If the United States fails to prepare the ANSF before U.S. troops leave the nation, Afghanistan will likely revert back to terrorism, Sopko warned. “Without adequate security, meaningful progress in Afghanistan is not possible,” Sopko said. “We need to ensure security or else everything we are trying to do will fall apart.”
“Afghanistan could also once again become a safe haven for al Qaeda and others that are determined to harm our nation,” he added.
Sopko’s complaints have attracted the attention of Senator Claire McCaskill (D-Mo.) reported the online St. Louis Beacon. McCaskill, a former Missouri state auditor, sent a letter to Sopko asking for more details and said she would “bring this fight to every corner of the federal government.”
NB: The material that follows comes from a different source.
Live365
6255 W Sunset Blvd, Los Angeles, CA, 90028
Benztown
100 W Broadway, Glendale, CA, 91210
“Our inspectors general are the eyes and ears of taxpayers within each federal agency — they’re the ones protecting our tax dollars from waste, and they’re the ones to call out federal officials for abuse of power,” McCaskill, said on May 10.
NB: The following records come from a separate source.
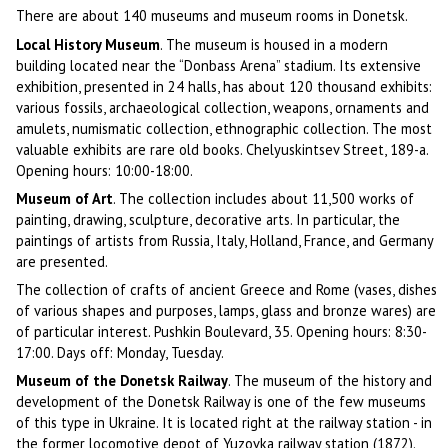
There are about 140 museums and museum rooms in Donetsk.
Local History Museum
. The museum is housed in a modern
building located near the “Donbass Arena” stadium. Its extensive
exhibition, presented in 24 halls, has about 120 thousand exhibits:
various fossils, archaeological collection, weapons, ornaments and
amulets, numismatic collection, ethnographic collection. The most
valuable exhibits are rare old books. Chelyuskintsev Street, 189-a.
Opening hours: 10:00-18:00.
Museum of Art
. The collection includes about 11,500 works of
painting, drawing, sculpture, decorative arts. In particular, the
paintings of artists from Russia, Italy, Holland, France, and Germany
are presented.
The collection of crafts of ancient Greece and Rome (vases, dishes
of various shapes and purposes, lamps, glass and bronze wares) are
of particular interest. Pushkin Boulevard, 35. Opening hours: 8:30-
17:00. Days off: Monday, Tuesday.
Museum of the Donetsk Railway
. The museum of the history and
development of the Donetsk Railway is one of the few museums
of this type in Ukraine. It is located right at the railway station - in
the former locomotive depot of Yuzovka railway station (1872).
Sopko’s statements during his speech at the New American Foundation were continued in his talking points during an exclusive interview with the Fiscal Times last month. The Fiscal Times' writer David Francis wrote on April 26 that Sopko had charged that many projects in Afghanistan are simply not sustainable, and that “continuing to spend money on them results not just in a wasted fortune, but very real risks to nearly 70,000 American soldiers who are still there.”
“[The U.S. military, State Department and aid agencies] have not thought about sustainability,” Sopko said. “If you don’t think about that, you’re going to build a bridge and give it to the Afghans who can’t sustain it.”
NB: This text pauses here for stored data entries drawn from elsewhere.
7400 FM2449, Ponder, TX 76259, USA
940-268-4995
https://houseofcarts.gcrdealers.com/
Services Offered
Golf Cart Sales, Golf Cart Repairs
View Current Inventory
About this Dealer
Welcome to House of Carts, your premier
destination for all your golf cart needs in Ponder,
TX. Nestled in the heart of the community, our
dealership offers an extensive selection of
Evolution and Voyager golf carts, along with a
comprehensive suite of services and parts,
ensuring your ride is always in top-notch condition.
Sopko also charged: “There’s pervasive corruption throughout the country.”
Reports issued by Sopko’s SIGAR found that millions of contracting dollars have ultimately ended up in the hands of the Taliban. The Fiscal Times recently reported that the Pentagon did not have the required protocols in place to prevent 80 percent of all contracts from getting into the hands of the enemy.
The Fiscal Times also referred to recent congressional testimony in which Sopko laid out criteria for evaluating whether a reconstruction program should continue. He summarized his criteria with the following seven questions:
• Does the project or program make a clear and identifiable contribution to our national interests or strategic objectives?
• Do the Afghans want it and need it?
• Has it been coordinated with other U.S. implementing agencies, with the Afghan government, and with other international donors?
• Do security conditions permit effective implementation and oversight?
• Does it have adequate safeguards to detect, deter, and mitigate corruption?
• Do the Afghans have the financial resources, technical capacity, and political will to sustain it?
• Have implementing agencies established meaningful, measurable metrics for determining successful project outcomes?
In Sopko’s opinion, if an agency can answer these basic questions in the affirmative, then the project should continue, but if not, the project should be reevaluated. If, after reevaluation, said Sopko, an agency still wants to proceed with the project, it must provide justification.
While Inspector General Sopko’s recommendations may make sense from a purely fiscal standpoint, it appears that there is one important question missing from his list of questions: Is the project or program authorized by the U.S. Constitution?